Gibt es genderspezifische Unterschiede im Führungsstil?

Online-Business-Mentorin Sigrun beschreibt in ihrem Podcast «6 reasons why women don’t make more money” Unterschiede im Führungscharakter zwischen Männern und Frauen. Wir haben weibliche Führungskräfte im Netzwerk gefragt, wie sie ihr Business führen und ob sie geschlechtsspezifische Unterschiede in Führungsstilen sehen.

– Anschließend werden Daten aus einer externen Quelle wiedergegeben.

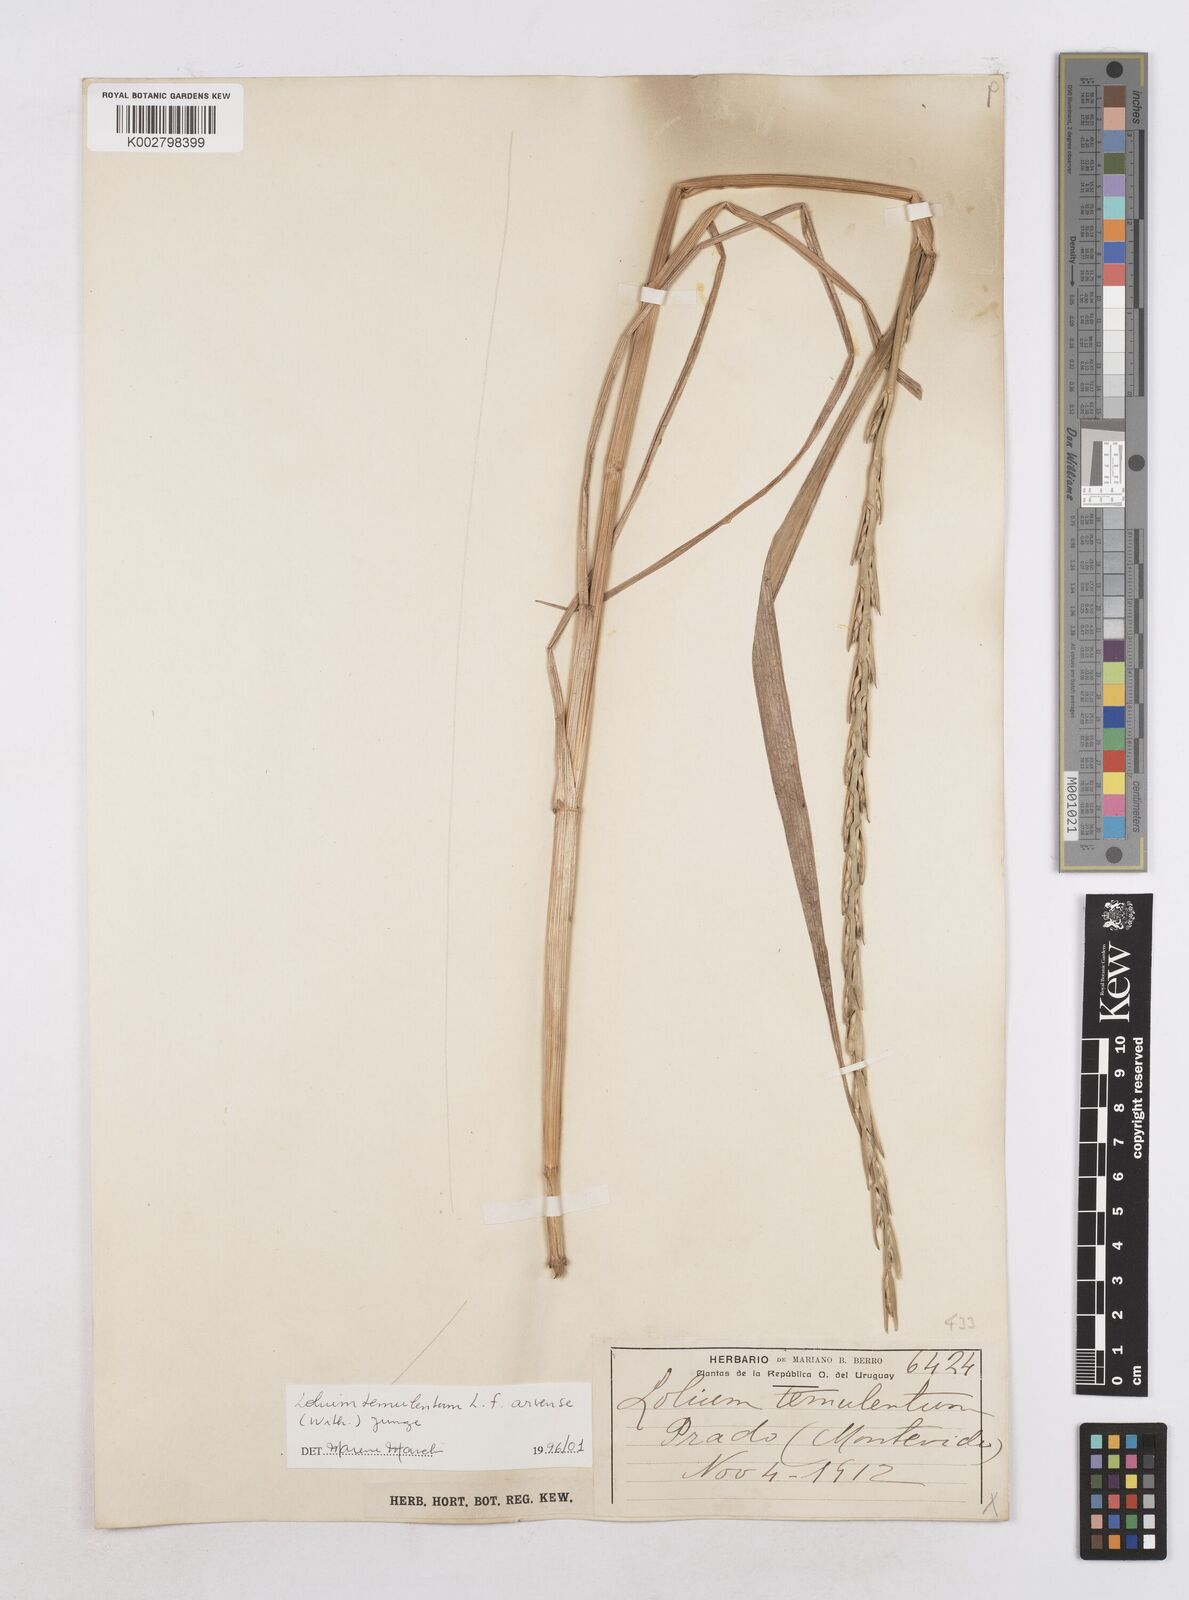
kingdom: Plantae
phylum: Tracheophyta
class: Liliopsida
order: Poales
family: Poaceae
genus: Lolium
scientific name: Lolium temulentum
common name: Darnel
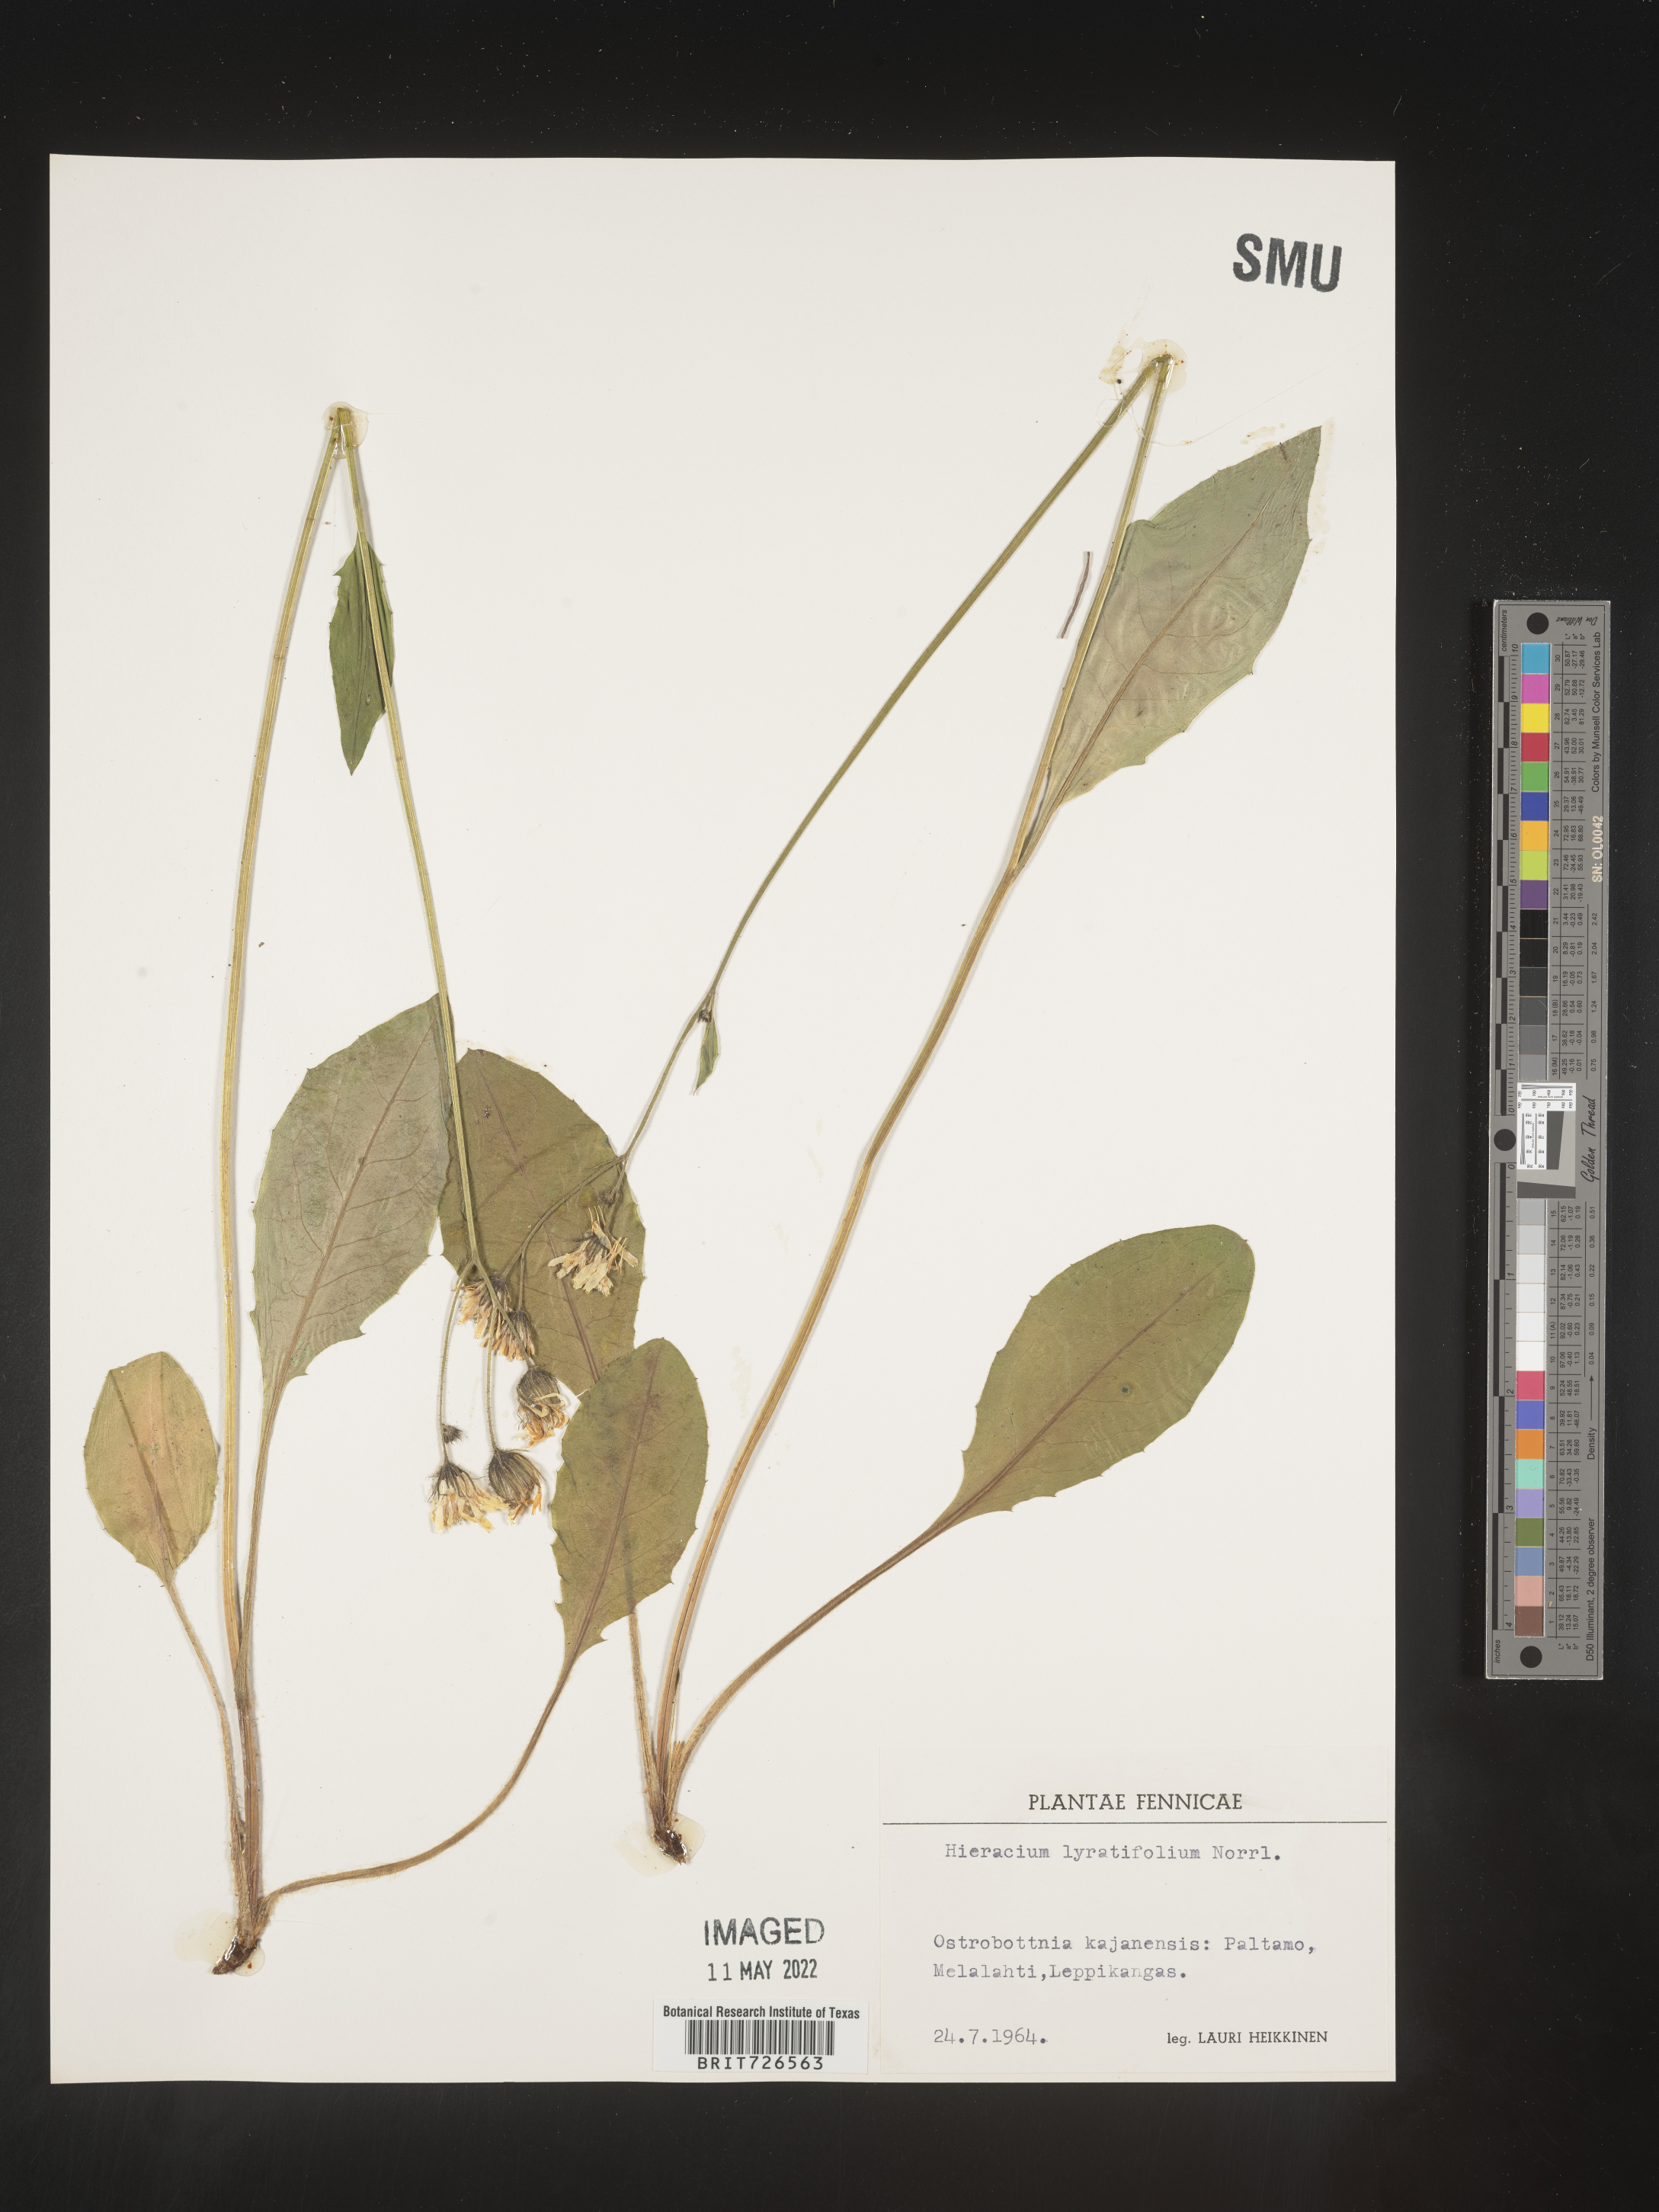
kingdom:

THE SEARCH Sportmanagement GmbH

Christina Michels, Geschäftsführerin:

"Führung ist abhängig von Persönlichkeit, nicht vom Geschlecht. In meinem Arbeitsleben habe ich dennoch ein Muster bei weiblichen und männlichen Führungskräften festgestellt, dass Unterschiede im Führungsstil verdeutlicht:

Beide treffen geschäftliche Entscheidungen auf Basis rationaler Fakten, setzen sie aber unterschiedlich um: Frauen kommunizieren eher konsensgetrieben, möchten Entscheidungen von allen Mitarbeitern getragen wissen. Männer entscheiden, teilen mit und akzeptieren kontroverse Meinungen, wenn sie von der Richtigkeit ihrer Entscheidung überzeugt sind. Weiblicher Führungsstil wird daher eher als emotional und empathisch wahrgenommen, der männliche als rational und ergebnisbezogen. Im Kern verfolgen beide dasselbe Ziel, der Weg dahin, die Kommunikation und Umsetzung, sind aber unterschiedlich."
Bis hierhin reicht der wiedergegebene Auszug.